Requirement a: Reproduce the passage of the Wikipedia discussion that starts at "Based on the" and ends at "22:57, 17 October 2022 (UTC)".

Selected excerpt:

And I agree with Blue Square Thing above that it's often easy to expand unpromising-looking stubs. I've rarely found a stub on a Brit non-sports bio that I couldn't expand without too much trouble, particularly since the Wikipedia Library started; eg say Marshall Sisson. Espresso Addict (talk) 22:49, 17 October 2022 (UTC)

Based on the above discussion, per Scolaire's and ActivelyDisinterested's suggestion, I would suggest:

Mass creation includes but is not limited to:

Creating articles through the use of a clearly identifiable template and not expanding them beyond the template within a fortnight
Creating more than xx articles in a xx
Etc

BilledMammal (talk) 22:16, 17 October 2022 (UTC)

Broadly agree with this, for given values of xx (50 articles in a week? 10 articles in a day?). I'd suggest adding "in a narrow topic area" to the first bullet. I think we could add a third bullet stating something about sources, eg all using the same or very similar sources. Espresso Addict (talk) 22:57, 17 October 2022 (UTC)

For "in a narrow topic area", I don't think that is necessary; a template suitable for sportspeople isn't suitable for villages. BilledMammal (talk) 23:03, 17 October 2022 (UTC)

With my admin hat on, I think it would make it clearer for an admin to interpret. One article on a Australian cricketer from one source, followed by another article on an English footballer from a different source, followed by a third article on a French Olympic shot-putter from another source might all use a rather similar template, but would presumably not result from a mass run (unless someone had found a sports database and was running purely alphabetically?). Espresso Addict (talk) 23:13, 17 October 2022 (UTC)

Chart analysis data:
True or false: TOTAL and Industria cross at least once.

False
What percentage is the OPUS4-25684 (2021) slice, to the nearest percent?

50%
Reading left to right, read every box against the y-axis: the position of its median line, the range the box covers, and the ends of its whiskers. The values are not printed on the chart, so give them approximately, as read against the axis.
...
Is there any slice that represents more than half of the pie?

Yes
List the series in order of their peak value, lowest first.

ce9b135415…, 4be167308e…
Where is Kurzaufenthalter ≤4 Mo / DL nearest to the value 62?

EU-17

Requirement b: Rewrite the chart analysis entries as a numbered list, starting at the line that contains "True or false: TOTAL" and ending at the line that contains "Reading left to", with blank lines omitted.

Task output a:
Based on the above discussion, per Scolaire's and ActivelyDisinterested's suggestion, I would suggest:

Mass creation includes but is not limited to:

Creating articles through the use of a clearly identifiable template and not expanding them beyond the template within a fortnight
Creating more than xx articles in a xx
Etc

BilledMammal (talk) 22:16, 17 October 2022 (UTC)

Broadly agree with this, for given values of xx (50 articles in a week? 10 articles in a day?). I'd suggest adding "in a narrow topic area" to the first bullet. I think we could add a third bullet stating something about sources, eg all using the same or very similar sources. Espresso Addict (talk) 22:57, 17 October 2022 (UTC)

Task output b:
1. True or false: TOTAL and Industria cross at least once.
2. False
3. What percentage is the OPUS4-25684 (2021) slice, to the nearest percent?
4. 50%
5. Reading left to right, read every box against the y-axis: the position of its median line, the range the box covers, and the ends of its whiskers. The values are not printed on the chart, so give them approximately, as read against the axis.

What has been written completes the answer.